Le groupement agricole familial (GFA) du Bel épi était propriétaire d’un joli domaine agricole, planté en oliviers et cerisiers, et traversé, d’est en ouest, par un chemin qui conduisait aux villages voisins. Chaque été, les propriétaires déploraient les nombreux passages des promeneurs qui l’empruntaient pour des randonnées pédestres ou équestres. Aussi, le GFA s’était-il décidé à assigner les deux communes voisines en revendication de la propriété du chemin, afin d’en restreindre l’usage.
Le contentieux
S’agissait-il d’un chemin d’exploitation au sens de l’article L 162-1 du code rural ou d’un chemin rural au sens de l’article L 161-1 de ce code ? à l’appui de sa prétention, le GFA s’était fondé sur le premier texte : les chemins et sentiers d’exploitation sont ceux qui servent exclusivement à la communication entre divers fonds et à leur exploitation ; ils sont censés, en l’absence de titre, appartenir aux propriétaires riverains, chacun selon ses droits, mais l’usage en est commun à tous les intéressés, et peut être interdit au public. Or, le GFA disposait de nombreuses attestations qui établissaient que le chemin ne pouvait être utilisé que pour la desserte du domaine. Et il avait démontré que le chemin de grande randonnée, balisé en rouge et blanc, figurant sur la carte IGN, utilisait un tracé à l’extérieur du village.
Mais les communes ne l’entendaient pas ainsi : pour elles, le chemin en cause était rural, car depuis de nombreuses années il était affecté à l’usage du public et utilisé comme voie de passage. Il était donc présumé leur appartenir. Et elles avaient rapporté la preuve qu’elles en avaient acquis la propriété par prescription trentenaire : en effet, en 1951 et 1953, les conseils municipaux avaient procédé à une nouvelle délimitation de leur territoire et avaient fait figurer, sur le plan cadastral, le chemin en litige comme chemin rural. Plus tard, elles avaient approuvé son inscription au plan des randonnées pédestres et équestres élaboré par le préfet, en s’engageant à lui conserver son caractère public et ouvert à tous.
Aussi, pas d’équivoque pour les communes : le GFA avait accepté pendant plus de trente ans cette possession, continue et non interrompue, publique, non équivoque et à titre de propriétaire. La prescription trentenaire était acquise.

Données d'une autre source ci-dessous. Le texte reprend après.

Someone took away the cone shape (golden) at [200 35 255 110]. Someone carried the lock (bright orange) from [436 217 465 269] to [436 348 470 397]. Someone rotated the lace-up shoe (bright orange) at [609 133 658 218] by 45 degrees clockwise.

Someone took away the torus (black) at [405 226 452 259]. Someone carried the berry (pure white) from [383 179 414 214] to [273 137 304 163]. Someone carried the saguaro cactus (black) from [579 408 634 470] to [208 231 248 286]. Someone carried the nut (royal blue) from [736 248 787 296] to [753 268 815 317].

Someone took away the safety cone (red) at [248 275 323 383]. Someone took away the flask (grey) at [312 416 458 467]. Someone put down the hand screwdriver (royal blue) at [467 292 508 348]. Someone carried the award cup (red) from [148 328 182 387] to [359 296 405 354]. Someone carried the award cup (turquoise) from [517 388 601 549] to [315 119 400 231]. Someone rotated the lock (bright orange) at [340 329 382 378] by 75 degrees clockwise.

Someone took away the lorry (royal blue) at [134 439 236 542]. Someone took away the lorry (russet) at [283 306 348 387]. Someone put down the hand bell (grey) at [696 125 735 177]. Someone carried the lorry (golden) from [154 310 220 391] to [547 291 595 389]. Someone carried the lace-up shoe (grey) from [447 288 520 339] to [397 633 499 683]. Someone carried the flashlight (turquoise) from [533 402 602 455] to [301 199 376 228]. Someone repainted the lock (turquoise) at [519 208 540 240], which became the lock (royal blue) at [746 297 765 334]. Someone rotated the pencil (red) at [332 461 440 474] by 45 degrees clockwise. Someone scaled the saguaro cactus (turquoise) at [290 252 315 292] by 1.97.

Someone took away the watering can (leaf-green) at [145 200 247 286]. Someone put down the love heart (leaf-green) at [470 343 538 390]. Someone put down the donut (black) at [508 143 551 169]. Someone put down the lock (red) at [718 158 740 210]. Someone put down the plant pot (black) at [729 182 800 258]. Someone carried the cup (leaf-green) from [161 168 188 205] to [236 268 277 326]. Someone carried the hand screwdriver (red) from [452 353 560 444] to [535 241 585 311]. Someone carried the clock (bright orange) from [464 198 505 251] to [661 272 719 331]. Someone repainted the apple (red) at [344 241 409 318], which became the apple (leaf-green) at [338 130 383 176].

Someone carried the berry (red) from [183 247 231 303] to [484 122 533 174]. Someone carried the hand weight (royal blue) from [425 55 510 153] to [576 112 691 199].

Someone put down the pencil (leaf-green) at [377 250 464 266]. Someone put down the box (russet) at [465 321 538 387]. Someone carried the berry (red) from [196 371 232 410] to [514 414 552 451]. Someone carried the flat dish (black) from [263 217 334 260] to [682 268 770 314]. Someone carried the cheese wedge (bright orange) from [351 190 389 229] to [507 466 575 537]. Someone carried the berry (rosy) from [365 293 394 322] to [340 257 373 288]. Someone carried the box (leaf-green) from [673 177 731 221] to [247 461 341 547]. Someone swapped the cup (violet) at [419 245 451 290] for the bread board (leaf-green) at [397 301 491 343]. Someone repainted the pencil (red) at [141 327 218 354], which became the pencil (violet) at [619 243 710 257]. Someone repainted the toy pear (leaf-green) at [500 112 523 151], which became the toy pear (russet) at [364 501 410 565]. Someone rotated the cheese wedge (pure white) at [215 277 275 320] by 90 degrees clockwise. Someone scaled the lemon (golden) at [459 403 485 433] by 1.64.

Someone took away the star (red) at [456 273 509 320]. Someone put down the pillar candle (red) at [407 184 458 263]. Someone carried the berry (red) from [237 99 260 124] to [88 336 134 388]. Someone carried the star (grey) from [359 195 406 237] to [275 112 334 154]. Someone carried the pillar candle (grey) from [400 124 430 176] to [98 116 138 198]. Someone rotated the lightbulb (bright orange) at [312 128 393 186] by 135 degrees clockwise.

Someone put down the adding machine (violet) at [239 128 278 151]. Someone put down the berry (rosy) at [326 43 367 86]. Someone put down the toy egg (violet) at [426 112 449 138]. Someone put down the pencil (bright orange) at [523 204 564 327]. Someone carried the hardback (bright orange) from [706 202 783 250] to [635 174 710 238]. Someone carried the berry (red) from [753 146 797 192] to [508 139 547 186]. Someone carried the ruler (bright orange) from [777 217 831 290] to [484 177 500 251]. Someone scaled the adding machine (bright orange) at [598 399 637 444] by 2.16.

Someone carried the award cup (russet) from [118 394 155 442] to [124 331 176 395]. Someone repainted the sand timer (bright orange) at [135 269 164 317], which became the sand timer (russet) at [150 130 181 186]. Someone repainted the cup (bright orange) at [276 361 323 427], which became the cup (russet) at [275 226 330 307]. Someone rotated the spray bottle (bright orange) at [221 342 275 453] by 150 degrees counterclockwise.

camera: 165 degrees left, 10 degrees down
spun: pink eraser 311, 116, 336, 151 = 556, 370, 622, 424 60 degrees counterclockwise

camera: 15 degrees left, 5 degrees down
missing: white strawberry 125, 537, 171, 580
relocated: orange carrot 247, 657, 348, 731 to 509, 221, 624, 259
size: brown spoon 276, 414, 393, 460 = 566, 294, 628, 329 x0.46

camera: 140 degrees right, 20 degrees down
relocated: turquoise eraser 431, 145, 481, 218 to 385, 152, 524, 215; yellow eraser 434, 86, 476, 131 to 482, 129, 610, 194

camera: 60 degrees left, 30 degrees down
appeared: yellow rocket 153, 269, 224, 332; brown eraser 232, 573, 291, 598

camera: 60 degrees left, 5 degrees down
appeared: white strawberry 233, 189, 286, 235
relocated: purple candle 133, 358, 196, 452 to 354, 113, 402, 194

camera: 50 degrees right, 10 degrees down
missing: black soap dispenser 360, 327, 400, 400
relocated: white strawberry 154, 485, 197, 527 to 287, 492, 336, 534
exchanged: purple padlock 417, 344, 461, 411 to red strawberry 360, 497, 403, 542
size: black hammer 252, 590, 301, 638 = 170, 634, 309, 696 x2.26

Les juges ont écarté la revendication du GFA : le passage en litige n’était pas un chemin d’exploitation mais un chemin rural. Il avait été incorporé à un circuit de randonnée et était, à ce titre, affecté à l’usage du public. Il était donc présumé appartenir aux communes, à défaut de preuve contraire. La Cour de cassation n’a pu que confirmer cette solution juridiquement imparable.
L’épilogue
Le GFA devra faire contre mauvaise fortune bon cœur et accepter de voir les randonneurs emprunter, à pied ou à cheval, le chemin de traverse pour se rendre d’un village à l’autre.Et sans pouvoir demander aux communes de l’entretenir, puisqu’elles n’en ont pas l’obligation légale.